I came out of blog-slumber to post about this because we're in the midst of planning an upcoming issue of TCPR (The Carlat Psychiatry Report) on PTSD, and because we've recently published a fair amount of material about MDMA. 

First, here's why we need better PTSD treatments. Only two drugs are FDA approved for PTSD: Paxil and Zoloft. Neither are very effective. In the original FDA trials, the drugs beat placebo but not by much; in fact, about 80% of the drug's efficacy is likely due to placebo factors. (See an older issue of TCPR for more on these trials). Various other drugs are used off label, such as Prazosin which helps with insomnia and nightmares, atypical antipsychotics, and alpha agonists such as clonidine and guanfacine. 

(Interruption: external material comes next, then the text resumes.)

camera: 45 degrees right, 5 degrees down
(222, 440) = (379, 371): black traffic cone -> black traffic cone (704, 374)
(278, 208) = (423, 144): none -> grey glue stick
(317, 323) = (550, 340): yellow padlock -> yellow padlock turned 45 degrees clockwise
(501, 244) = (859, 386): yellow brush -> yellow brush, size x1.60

Psychotherapy is more effective than drugs, though the treatments most validated are imperfect and are variations of exposure therapy. Patients are asked to recount the trauma over and over again until they are desensitized to the anxiety elicited by the memory. The problem is that this process is emotionally painful and many patients just can't bear the idea of having to recall their trauma (such as a rape, a military attack, or a natural catastrophe) repetitively. 

Enter MDMA. Last March we published an issue of CATR (The Carlat Addiction Treatment Report) on psychiatric uses of street drugs. Psychiatrist Philip Wolfson wrote an overview of the many therapeutic uses of hallucinogens and other substances (full article here), and we interviewed the training project manager of the MDMA/PTSD research program, Shannon Clare Petitt (full interview here). I've reproduced a portion of Petitt's interview at the end of my post below. These are clearly boom times for those seeking creative ways to repurpose "recreational" drugs for healing purposes. In my opinion, that's a good thing for psychiatry, as we have been in something of a pharmacological rut for many years now. 

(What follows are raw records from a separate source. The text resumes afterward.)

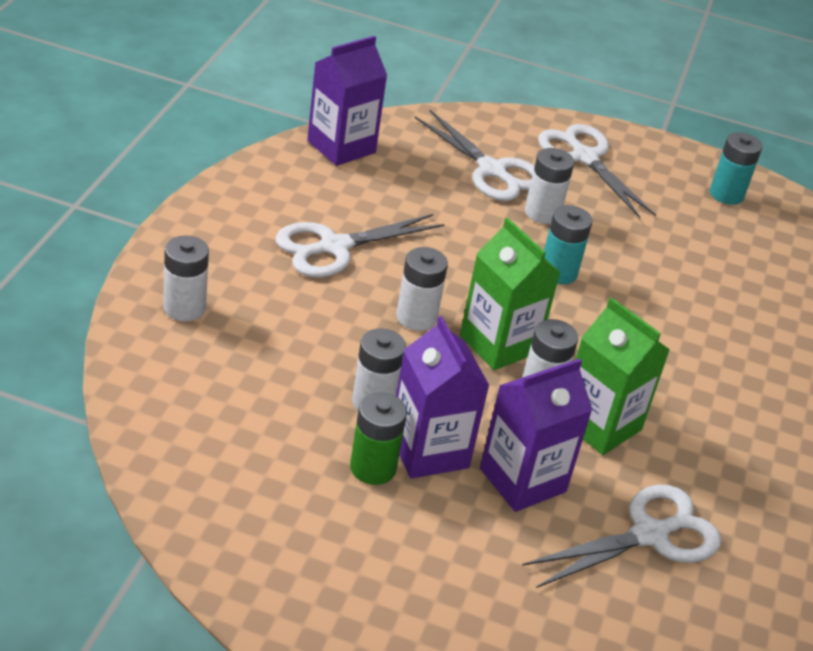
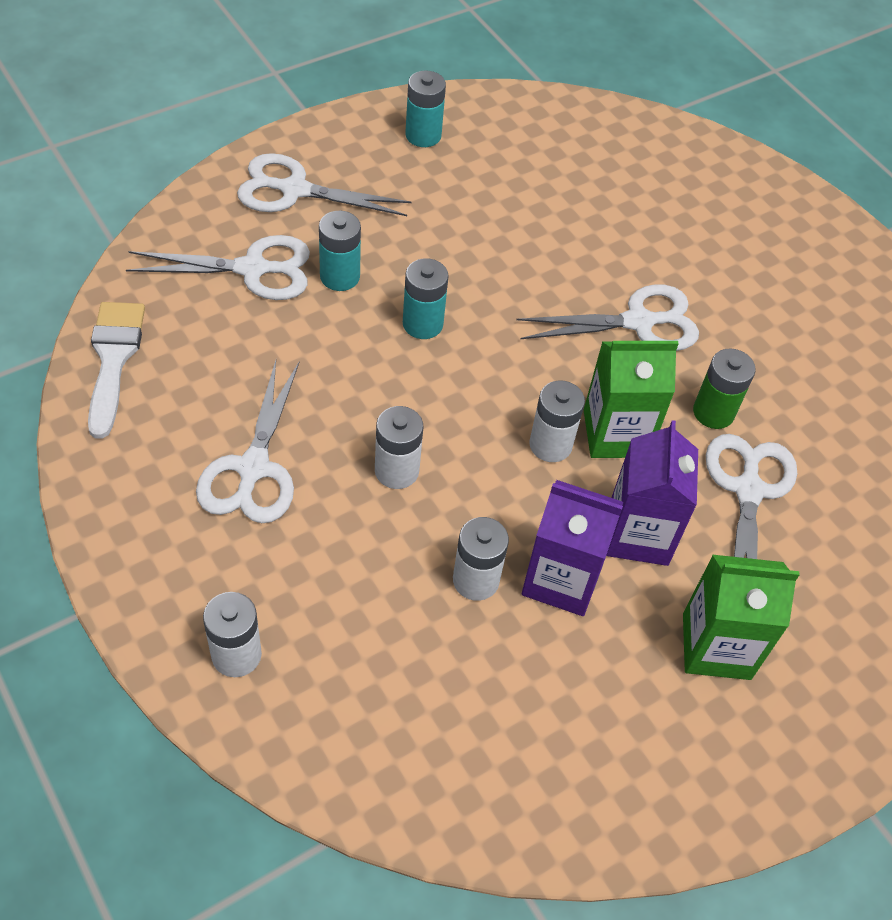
camera: 50 degrees left, 15 degrees up
(341, 147) = (113, 360): purple carton -> white brush
(373, 468) = (552, 636): green battery -> green battery (713, 412)
(499, 344) = (475, 433): green carton -> green carton (716, 646)
(542, 213) = (340, 276): white battery -> turquoise battery
(724, 392) = (638, 322): none -> white scissors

Excerpt from "MDMA-Assisted Psychotherapy for Posttraumatic Stress Disorder", an interview with Shannon Clare Petitt, MA, first published in The Carlat Addiction Treatment Report, Vol 5, No. 2, March/April 2017. Ms. Petitt is the MDMA therapy training program manager at MAPS Public Benefit Corporation (MPBC), Santa Cruz, CA.
CATR: You work for MPBC, MAPS Public Benefit Corporation, a subsidiary of the Multidisciplinary Association for Psychedelic Studies, as MDMA therapy training program manager. What does your work involve?
S. Petitt: My work is focused on managing the program that selects and trains researchers for the MDMA-assisted psychotherapy protocols MPBC is conducting. As you might imagine, it’s important to select applicants who have experience working with trauma and are truly well suited for MDMA-assisted psychotherapy. Over the past year, we have reviewed 300 applicants, and right now we are in the midst of training 80 people who will work on therapy teams for Phase 3 trials. In addition to the training program, I also served as co-therapist on the MAPS-sponsored Phase 2 trial of MDMA-assisted psychotherapy for anxiety associated with life-threatening illness.
CATR: Most people know MDMA as “ecstasy,” a drug of abuse. How does it assist in psychotherapy?
S. Petitt: We have two main hypotheses that drive our research. The first is that MDMA reduces activity in the amygdala, which is the fear center of the brain. This is supported by animal research showing MDMA facilitates fear extinction learning. This is important because the hallmark of PTSD is reexperiencing—feeling as though the traumatic experience that happened in the past is actually happening in the present moment. MDMA allows people to recall traumatic memories without the same fear response, and of course this makes it much easier to process and recontextualize those memories.
CATR: It sounds like MDMA helps make recalling traumatic memories less aversive. What’s the second hypothesis?
S. Petitt: It’s relational. Working with trauma is about establishing trust and safety, and MDMA facilitates that.
CATR: In what way?
S. Petitt: MDMA is not a classic psychedelic that induces hallucinations or distortions. It’s better described as an empathogen, or some people call it an entactogen, because it produces feelings of compassion for oneself and others and helps establish trust. It’s so effective in this area that it was actually used in couples therapy before it became illegal in the U.S.